Dandelion. Botanical name: Taraxacum officinale
The foliage consists of rosettes of dark green, serrated leaves. Ovate buds emerge from the center of the plant. Flowers are bright yellow and can either bloom close to the ground or rise on stems a few inches tall. Dandelions have a long, strong taproot that extends several inches into the soil.
Life Cycle and Reproduction
Dandelions are perennial weeds. Their long taproot keeps the plant alive over the winter, and also makes it somewhat difficult to remove. Dandelions spread by seed, which are dispersed by the wind and by sticking to clothing, shoes, and animal fur.

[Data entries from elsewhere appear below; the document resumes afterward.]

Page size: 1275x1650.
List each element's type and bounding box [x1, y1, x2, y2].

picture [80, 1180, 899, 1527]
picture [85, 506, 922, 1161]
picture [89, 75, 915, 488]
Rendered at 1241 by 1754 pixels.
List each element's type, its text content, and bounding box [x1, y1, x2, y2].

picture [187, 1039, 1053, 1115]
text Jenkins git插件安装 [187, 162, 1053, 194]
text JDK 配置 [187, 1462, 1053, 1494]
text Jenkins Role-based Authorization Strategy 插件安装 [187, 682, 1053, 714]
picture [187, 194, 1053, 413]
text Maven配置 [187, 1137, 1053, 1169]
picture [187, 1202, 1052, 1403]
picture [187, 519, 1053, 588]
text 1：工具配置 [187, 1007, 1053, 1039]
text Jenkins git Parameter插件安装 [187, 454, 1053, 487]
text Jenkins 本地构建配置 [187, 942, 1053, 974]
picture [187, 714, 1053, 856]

How To Get Rid of Dandelions
The best way to get rid of dandelions is to remove them by hand. The key is to get all, or as much as possible, of the long taproot, since the plant can regenerate from any root pieces that remain in the soil. Water the area the day before you plan to weed, then use a long, narrow tool, such as a flat screwdriver or dandelion digger. Insert the tool as deeply as you can next to the crown of the dandelion, and wiggle the tool to loosen the soil around the root. Test to see if it is loose by gently tugging on the plant. Once there is little resistance, pull the dandelion out of the soil.
How to Prevent Dandelions
Soils with low levels of calcium, and that don't break down organic matter quickly, are havens for dandelions, especially in lawns. If you have a lot of dandelions, top dress your lawn in the fall with compost. This will improve the nutrient level and introduce microbes that will break down organic matter more quickly. In addition, mow your lawn high and use a mulching mower to leave your clippings on the lawn. Try to remove any existing dandelions before they go to seed. For garden beds, a three-inch layer of mulch will usually prevent dandelions from popping up.
Uses for Dandelions
Dandelion greens are high in iron and vitamin C. They can be eaten raw, steamed or sauteed. They are a delicious bitter green. In addition, the yellow blooms of dandelions are important late-season nectar sources for beneficials such as bumble bees.